Enforcing Austerity, Attacking Democracy
On December 9th 2011 the European Council announced a new Fiscal Compact, as part of the series of measures undertaken in order to resolve the Eurozone sovereign debt and banking crises. It was incorporated into the Treaty on Stability, Coordination and Governance (TSCG), signed by 25 EU governments in March 2012, subsequently ratified by the signatory national governments, and in force from January 2013.[1] The Compact includes a commitment by those governments to a cap of 0.5% on the ‘structural deficit’ implied by their annual revenue and expenditure plans. It also reinforces the existing Maastricht Treaty fiscal rules through an obligatory adjustment procedure, to be enforced by the European Court of Justice.

◇ ◇ ◇ ◇ ◇ ◇ ◇

● Work item A
Retype, without any change, the part of the Fiscal Compact passage that opens with the words containing "Enforcing Austerity, Attacking" and closes with "Court of Justice.".
● Work item B
Render this sentence from the Fiscal Compact passage in Spanish: "It also reinforces the existing Maastricht Treaty fiscal rules through an obligatory adjustment procedure, to be enforced by the European Court of Justice."
The rows are drawn from a different source than the text above.

◇ ◇ ◇ ◇ ◇ ◇ ◇

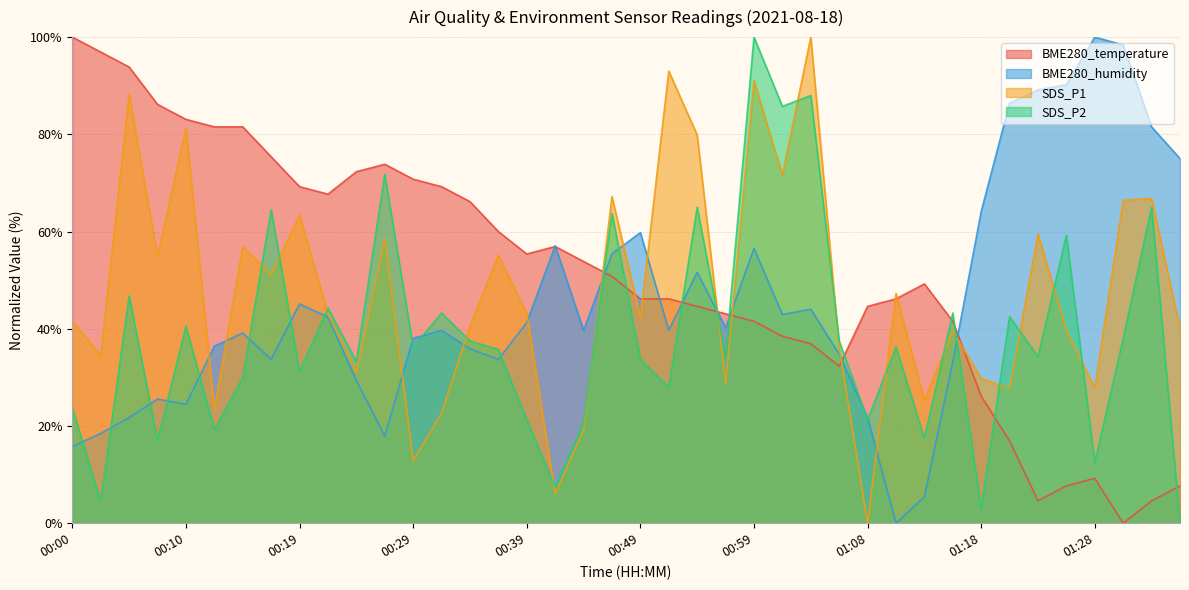

What is the spread (max minus min) of values at 00:29?

57.9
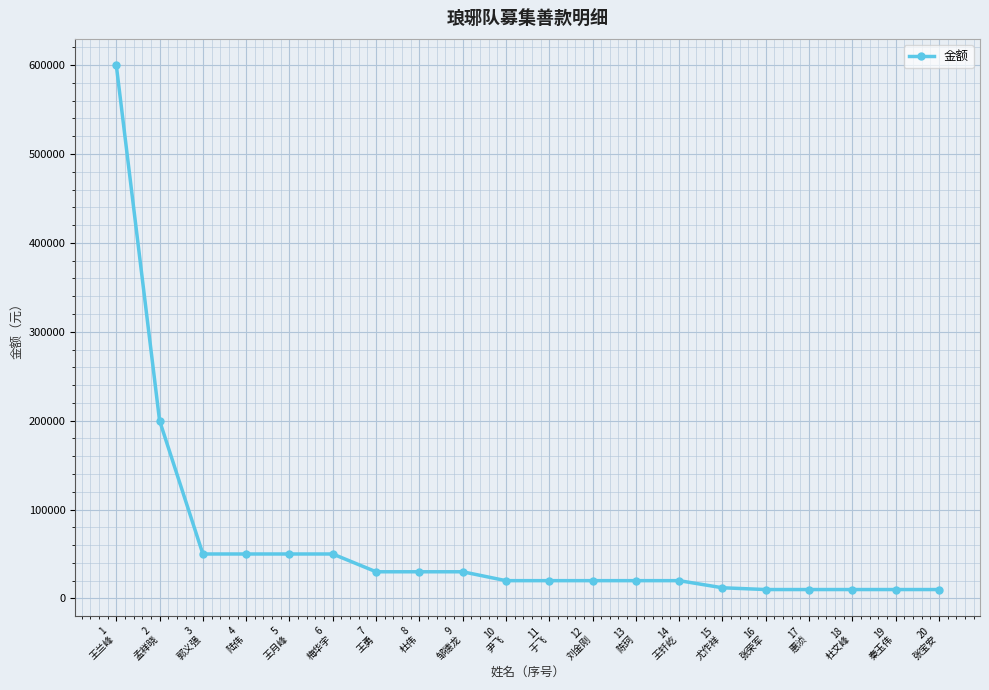

What is the sum of all values?

1252000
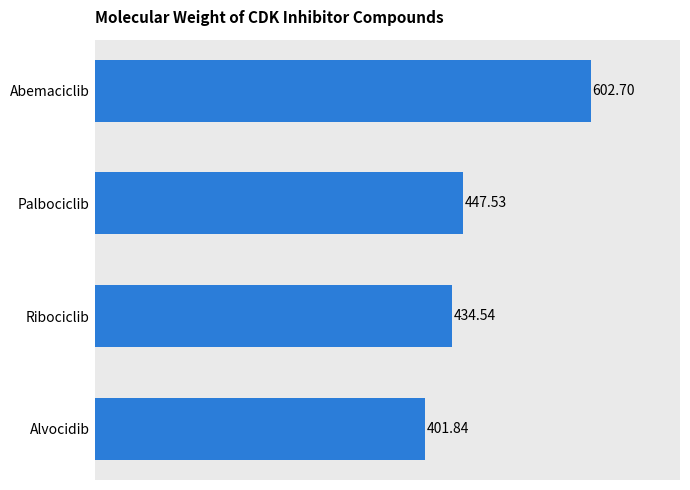

Where is the data nearest to the value 502?

Palbociclib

◇ ◇ ◇ ◇ ◇ ◇ ◇

● Answer space A
Enforcing Austerity, Attacking Democracy
On December 9th 2011 the European Council announced a new Fiscal Compact, as part of the series of measures undertaken in order to resolve the Eurozone sovereign debt and banking crises. It was incorporated into the Treaty on Stability, Coordination and Governance (TSCG), signed by 25 EU governments in March 2012, subsequently ratified by the signatory national governments, and in force from January 2013.[1] The Compact includes a commitment by those governments to a cap of 0.5% on the ‘structural deficit’ implied by their annual revenue and expenditure plans. It also reinforces the existing Maastricht Treaty fiscal rules through an obligatory adjustment procedure, to be enforced by the European Court of Justice.

● Answer space B
También refuerza las normas fiscales vigentes del Tratado de Maastricht mediante un procedimiento de ajuste obligatorio, cuya aplicación corresponderá al Tribunal de Justicia Europeo.